Today marks the last day of term for MPs, as Parliament prepares to break for a six-week long recess.
It’s not unusual to see governments rush out unpopular announcements quietly in written and oral statements from ministers - often cramming dozens of announcements into the final few days of business - and this summer is no exception.
Here are five bits of bad news Theresa May would rather people weren’t talking about:
1. Child refugees
The Home Office has been under pressure for several months to reverse its decision to scrap the Dubs scheme, which was set up to allow the UK to assist vulnerable children fleeing conflict alone.
While the government initially said it had capacity to offer 480 places - revising the figure up from the original 350 - it emerged no youngsters have been taken in the UK under the scheme this year.
In 2016, 200 children came to the country and cross-party politicians, including Yvette Cooper and Tim Farron, have this week written to the prime minister to ask her to keep the scheme open.
Works and pensions secretary David Gauke quietly announced the state pension age would rise by a year on the same day the BBC published details of how much it pays its star presenters.
The pension age will rise from 67 to 68 from 2037 - seven years earlier than planned - affecting everyone under 40 years of age.
Gauke denied it was an attempt by the government to bury bad news, telling the BBC: “This was planned in our grid before I was even aware the BBC presenter story was going to be put out there. It didn’t feature in our thinking.”
Transport secretary Chris Grayling used his “update” to the House to reveal plans to electrify railway lines in Wales, the midlands and the north of England.
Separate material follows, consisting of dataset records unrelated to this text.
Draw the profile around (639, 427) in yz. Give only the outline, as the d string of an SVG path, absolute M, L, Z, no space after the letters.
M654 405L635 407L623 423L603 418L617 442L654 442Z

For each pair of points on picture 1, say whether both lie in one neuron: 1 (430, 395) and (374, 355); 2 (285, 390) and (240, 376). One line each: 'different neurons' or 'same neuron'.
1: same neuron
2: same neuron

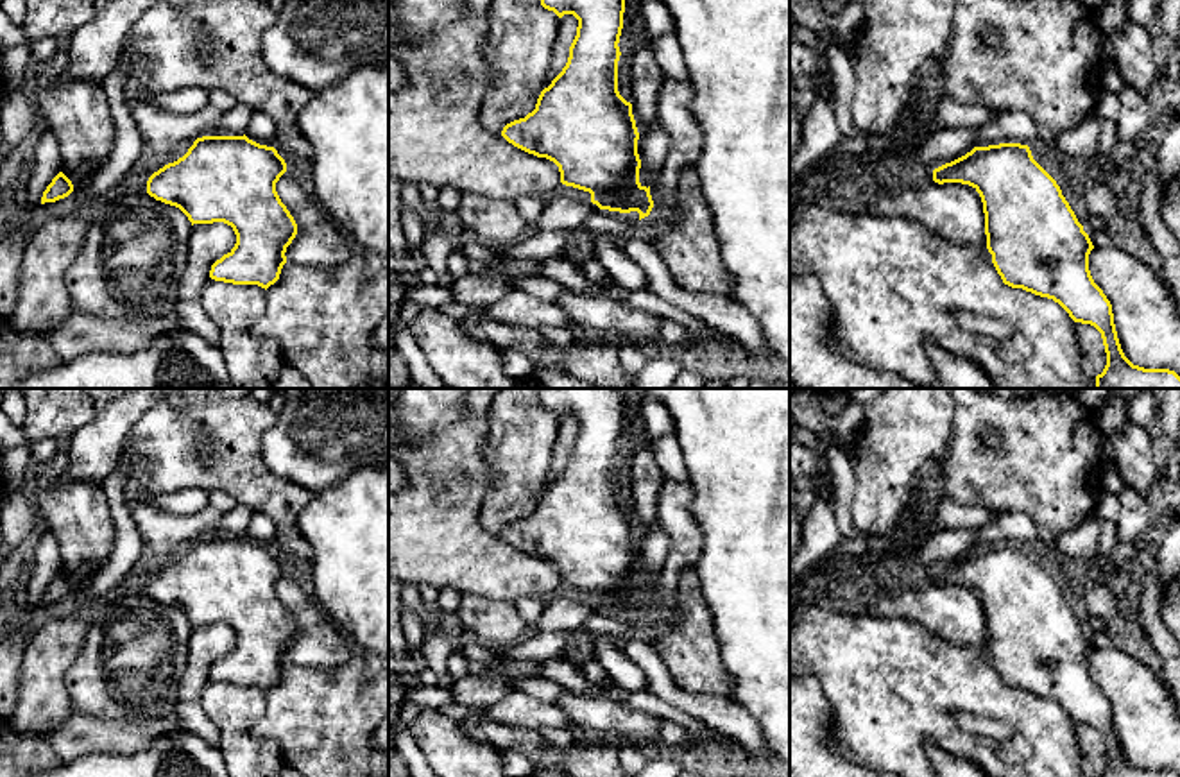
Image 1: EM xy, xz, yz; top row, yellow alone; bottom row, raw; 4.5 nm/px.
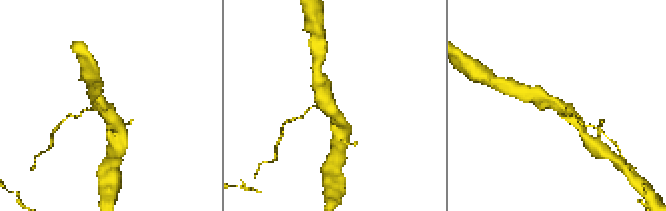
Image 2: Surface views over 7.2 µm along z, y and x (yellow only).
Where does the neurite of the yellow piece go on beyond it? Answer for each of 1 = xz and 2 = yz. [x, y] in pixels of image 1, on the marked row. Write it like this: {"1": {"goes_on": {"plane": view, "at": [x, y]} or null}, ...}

He said the government would instead introduce faster trains with more seats and better on-board facilities, claiming it was the “biggest investment in the railways since the Victorian era”.
Labour accused the Tories of “taking people for a ride”, while the Lib Dems said the decision was “a betrayal of passengers across the country”.
4. Diversity in the courts
Figures released on the final day of Parliament show, unsurprisingly, that the majority of senior court judges are white men.
The percentage of female court judges was highest in the south east (36%), with the lowest female representation in the South West (21%). London and the Midlands had the highest representation of black and minority ethnic court judges (9% and 8% respectively), with BME representation in Wales at just 1%.
Nationally, just 11% of magistrates identified as BME and just 4% of magistrates are under 40, compared with 86% aged over 50.
5. Crime statistics
Another burst of information came from the Office of National Statistics, which published the Home Office’s crime figures between March 2016 and 2017.
They showed an overall increase in crime of 10%, with and 18% rise in violent crime, including a 20% surge in gun crime and knife offences.
Shadow home secretary Diane Abbott said: “The Tories have cut police officer numbers again in the latest 12 months and now there are well over 20,000 fewer than in 2010.
“And despite promising to protect budgets, they continue to cut funding even as a senior figures in policing line up to warn they are overstretched and struggle to cope with demand.”